Las Ducati de Bagnaia y Miller, en Silverstone. / ADRIAN DENNIS / AFP

Análisis

El turno de Ducati

Pecco Bagnaia sumó en Silverstone su segundo triunfo consecutivo, lo que unido a los resultados de Fabio Quartararo y de Aleix Espargaró le permite acercarse a la pelea por el campeonato

BORJA GONZÁLEZ Silverstone

El jueves, tras la rueda de prensa de presentación del Gran Premio Británico, la prensa solicitaba una foto con tres pilotos: Fabio Quartararo, líder del Mundial de MotoGP, Aleix Espargaró, segundo, y Pecco Bagnaia, cuarto. Sí, faltaba el tercero, como si se anticipase lo que iba a pasar el domingo. Ese piloto era Johann Zarco, probablemente el que mejor ritmo mostró en los entrenamientos, el que voló en el oficial para hacer una pole de récord. y el que se cayó en la quinta vuelta de carrera cuando marchaba primero. Como si el francés quisiese confirmar que se había hecho bien al no incluirle en esa imagen que trataba de ilustrar la pelea por el campeonato.

De Assen Quartararo traía una sanción que iba a tener que cumplir en carrera, y el sábado Espargaró sufrió un tremendo accidente que le dejó contusionado. Una buena ocasión para Bagnaia, que había ganado en los Países Bajos, aunque en Silverstone estaba siendo poco incisivo. «Sé que en condiciones normales Fabio siempre está ahí para competir contra mí, y en este circuito era más rápido, pero esa sanción creo que le ha perjudicado. Y nosotros hemos hecho un buen trabajo porque hemos aprovechado esa situación», explicaba satisfecho el italiano tras ganar por segundo gran premio consecutivo. De hecho, en las últimas siete citas, Bagnaia solo ha hecho dos cosas: o ganar, cuatro veces, o fallar, con una caída en Francia al no aguantar la presión de Enea Bastianini, otra en Cataluña arrastrado por Takaaki Nakagami y una más en Alemania por un error propio cuando perseguía a Quartararo.

«Si miras las dos últimas carreras Ducati las ha ganado, así que veo más rival a Pecco en la competición por el título. Pero es algo a lo que nos tenemos que acostumbrar, Ducati tiene más experiencia, más motos. En cuanto llegamos los viernes somos rápidos de inmediato, porque nuestra moto es muy parecida a la de años anteriores. Pero en cuanto más ruedan ellos más conocen su moto y más mejoran», reconocía el francés, también en referencia al tiempo de adaptación que han necesitado en la marca italiana para entender su remozado prototipo 2022.

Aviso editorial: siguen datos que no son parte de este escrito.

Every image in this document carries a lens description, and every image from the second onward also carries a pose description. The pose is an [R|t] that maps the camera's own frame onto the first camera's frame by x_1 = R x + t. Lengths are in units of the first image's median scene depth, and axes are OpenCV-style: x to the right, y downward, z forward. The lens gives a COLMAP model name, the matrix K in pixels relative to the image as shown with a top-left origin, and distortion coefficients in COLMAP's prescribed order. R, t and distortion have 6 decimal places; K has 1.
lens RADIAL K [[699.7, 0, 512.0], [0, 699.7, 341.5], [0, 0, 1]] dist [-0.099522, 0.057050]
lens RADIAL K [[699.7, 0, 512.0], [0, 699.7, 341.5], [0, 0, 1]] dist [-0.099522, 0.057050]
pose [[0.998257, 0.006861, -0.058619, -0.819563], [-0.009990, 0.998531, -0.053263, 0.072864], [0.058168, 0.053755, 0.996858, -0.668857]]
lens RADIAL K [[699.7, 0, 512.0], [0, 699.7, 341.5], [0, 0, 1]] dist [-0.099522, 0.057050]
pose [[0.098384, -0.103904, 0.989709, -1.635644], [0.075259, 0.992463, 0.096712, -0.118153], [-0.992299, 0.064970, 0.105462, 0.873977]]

Quartararo quiso dejar claro así que da más opciones a Bagnaia, al que tiene a 49 puntos, que a Espargaró, que está a 22, también como parte de un juego psicológico que ha comenzado este fin de semana en Inglaterra entre los dos primeros de la general, a raíz de las críticas del español a la sanción a su rival por el poco tiempo que este iba a perder en la vuelta alargada de Silverstone en comparación a lo que suele suceder en otros circuitos. «La presión la tiene él», replicaba Espargaró. «Es el líder y al que todos queremos perseguir. El año pasado se paseó aquí y este año ha hecho octavo. No he entendido muy bien su carrera. En la reunión técnica decían que hay que vigilar a las Ducati, que están llegando, y para mí es más que positivo que llegue Pecco, porque él no quiere hacer segundo, sino ganar el título. Pecco mira al líder, que es el que tiene algo que perder, no a mí. Eso es positivo para que yo pueda ganar el Mundial», añadía el español.

Emoción

Una pelea a tres que, a falta de ocho citas, empieza a ganar en intensidad. «Hay mucha igualdad en MotoGP, mucha, mucha, y si un día no lo tienes todo en el sitio te pasan estas cosas», razonaba Espargaró en relación al domingo vivido tanto por él como por Quartararo. «Van a seguir pasando cosas de estas de aquí a Valencia y eso es lo bonito de este campeonato de MotoGP. Está muy abierto», analizaba en referencia a lo emocionante del campeonato. El Mundial viaja ahora a Austria, a un trazado sobre el papel muy propicio a Ducati: la moto italiana ha ganado seis de las ocho carreras disputadas en Spielberg (las otras dos se las llevó KTM), y ha sumado otros seis podios, mientras que Yamaha solo luce tres terceros puestos, sin opciones de pelear por ganar. En el caso de Aprilia, sus responsables técnicos temen que pueda ser un escenario difícil, aunque el prototipo italiano se está desenvolviendo muy bien este año en cualquier tipo de circuito. Buenas señales para Ducati, que aspira a meterse aún más en la lucha por la corona de la clase reina.